A state Health Department spokesperson acknowledged the goal is ambitious, since that likely involves testing more than 135,000 people every week.

Gov. Tom Wolf on Wednesday said that his administration’s new goal to test every resident and employee for the coronavirus in long-term care facilities is June 1, a week after the target date recommended by the White House to governors.

The testing is to go on every week, Wolf said, although Wolf’s own Department of Health has not necessarily endorsed any such idea or released a plan that backs that up.

A state Health Department spokesperson acknowledged the goal is ambitious, since that likely involves testing more than 135,000 residents and employees in nursing homes, assisted living facilities and personal care homes.

The Wolf administration has been under pressure to release a plan to test every resident and employee in the facilities since they have been hit hard, accounting for roughly two-thirds of Pennsylvania’s more than 4,700 reported coronavirus-related deaths.

It is also a break from last week’s guidance. That guidance encouraged facilities where the coronavirus is already present to test all residents and staff, whether or not they have symptoms of the disease, and recommending that facilities without any known infections to test 20% of residents and employees weekly.

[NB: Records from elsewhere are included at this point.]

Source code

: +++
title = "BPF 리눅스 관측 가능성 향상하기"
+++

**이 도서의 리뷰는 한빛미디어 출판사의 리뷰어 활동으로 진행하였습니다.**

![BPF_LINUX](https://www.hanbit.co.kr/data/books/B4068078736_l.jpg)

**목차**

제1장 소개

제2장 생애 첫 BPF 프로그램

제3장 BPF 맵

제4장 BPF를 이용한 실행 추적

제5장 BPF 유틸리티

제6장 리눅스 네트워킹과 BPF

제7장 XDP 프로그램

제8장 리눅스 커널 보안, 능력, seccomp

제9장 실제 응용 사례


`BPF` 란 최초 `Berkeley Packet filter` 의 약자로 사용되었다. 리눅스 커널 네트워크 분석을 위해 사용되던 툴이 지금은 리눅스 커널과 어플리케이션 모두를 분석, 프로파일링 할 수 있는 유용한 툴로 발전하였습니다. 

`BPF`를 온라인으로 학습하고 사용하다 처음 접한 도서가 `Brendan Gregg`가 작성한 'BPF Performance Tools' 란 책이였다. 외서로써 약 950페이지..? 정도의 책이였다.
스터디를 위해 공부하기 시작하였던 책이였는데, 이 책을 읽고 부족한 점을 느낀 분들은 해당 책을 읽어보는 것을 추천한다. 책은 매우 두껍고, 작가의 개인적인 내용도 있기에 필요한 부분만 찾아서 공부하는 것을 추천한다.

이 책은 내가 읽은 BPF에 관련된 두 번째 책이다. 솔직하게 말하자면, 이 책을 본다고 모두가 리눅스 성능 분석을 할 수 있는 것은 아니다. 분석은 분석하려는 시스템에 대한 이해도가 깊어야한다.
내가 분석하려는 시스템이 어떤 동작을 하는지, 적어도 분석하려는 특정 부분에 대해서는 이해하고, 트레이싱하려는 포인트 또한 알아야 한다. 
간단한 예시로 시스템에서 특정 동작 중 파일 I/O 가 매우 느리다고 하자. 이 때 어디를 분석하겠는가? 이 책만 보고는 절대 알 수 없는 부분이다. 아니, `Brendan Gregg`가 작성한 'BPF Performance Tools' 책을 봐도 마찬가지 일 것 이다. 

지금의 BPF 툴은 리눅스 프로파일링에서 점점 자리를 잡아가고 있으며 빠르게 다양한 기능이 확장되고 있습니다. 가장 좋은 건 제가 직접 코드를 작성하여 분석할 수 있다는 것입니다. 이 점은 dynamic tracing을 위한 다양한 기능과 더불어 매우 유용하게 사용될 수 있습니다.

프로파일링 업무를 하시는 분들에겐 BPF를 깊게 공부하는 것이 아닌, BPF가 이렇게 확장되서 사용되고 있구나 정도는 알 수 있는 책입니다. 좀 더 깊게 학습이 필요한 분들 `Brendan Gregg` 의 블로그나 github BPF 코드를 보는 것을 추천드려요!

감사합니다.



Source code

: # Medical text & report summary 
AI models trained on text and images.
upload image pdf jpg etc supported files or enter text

However, Zach Shamberg, president and CEO of the Pennsylvania Health Care Association, among others, criticized that plan as inadequate and short of what other states were pursuing.

Still, Adam Marles, president and CEO of another nursing home group, LeadingAge PA, said the homes don’t have access to an adequate supply of tests or funding to pay for them.

Allegheny County’s health department director, Dr. Debra Bogen, said any sort of large-scale testing presents challenges with distributing test kits, administering the tests and processing them quickly.

Wolf’s announcement comes as the state Department of Health said it was working to fix day-old data showing, for the first time, the number of coronavirus cases and coronavirus-related deaths in each of hundreds of long-term care facilities in Pennsylvania.

Shamberg said he had heard from at least a dozen of his members that the data was incorrect.

In some cases, the number of positive cases listed outnumbered the number of residents in the community or the facility, Shamberg said.

He asked the Department of Health to take down the data and correct it before reposting it, he said. But the department had made no commitment to doing that, he said.

The inaccuracies fueled anger and frustration among the association’s members, who were faced with the family members of residents seeing that the state’s figures didn’t match what the facilities had been providing to them.

“Once you lose confidence in those caring for your loved ones, it’s impossible to get it back,” Shamberg said. “That’s who really gets hurt with incorrect data like this.”